The Myth of Entrepreneurial Exceptionalism
“The amazing part to me is how just a few years’ dipping in the corporate-ladder tea can make a person of normal intelligence believe that full-time salaried employment is the only kind worth having.
I remember meeting a guy at a networking event about five years ago. Like a lot of local networking events the shindig was well-populated by independent business people and consultants. ‘Do you work for yourself?’ I asked him, as the guy wasn’t wearing an ID badge.
‘Oh no!’ he said. ‘I’m one of the lucky ones.’ I may have gaped at him in astonishment.
Lucky? I can’t agree with that assessment. To work your tush off toward someone else’s goals with zero visibility into the future of your earnings, your resume or the way you spend your time all day – how is that lucky? I have no problem with full-time employment as a concept, but the past ten years should have shown us that to trust someone else with your career and earning power — even the roof over your family’s head — is lunacy.

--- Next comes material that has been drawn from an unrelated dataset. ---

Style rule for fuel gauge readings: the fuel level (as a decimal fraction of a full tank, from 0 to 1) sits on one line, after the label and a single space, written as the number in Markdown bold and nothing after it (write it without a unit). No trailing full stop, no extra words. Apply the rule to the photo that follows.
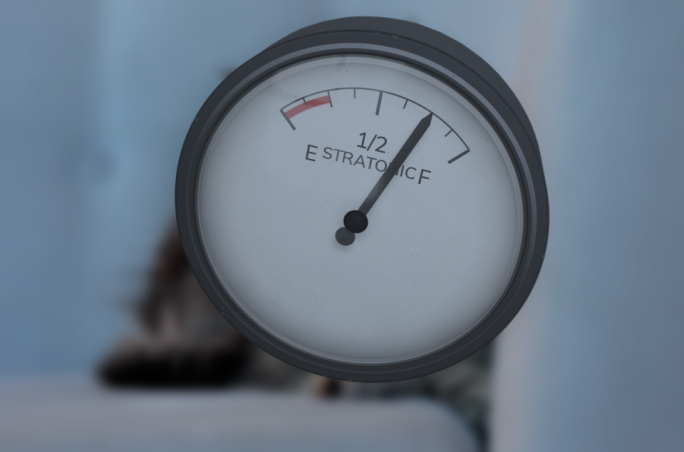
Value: **0.75**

We need to insist on visibility, information and the opportunity to negotiate the terms of our involvement in any project as often as necessary. No one benefits when we pretend that we don’t care whether the company’s new strategic direction spells an expanded role for us or none whatsoever. Why the fake politeness? We can say ‘How will this change affect me?’
That’s just prudence. We evolved on this planet. We know how to take care of hearth and home, or we’d better figure it out. We don’t do that by behaving like sheep, following somebody else’s plan for our careers. We don’t do it by internalizing the idea ‘I could never work for myself.’
You work for yourself no matter who pays you. It’s an entrepreneurial world now.”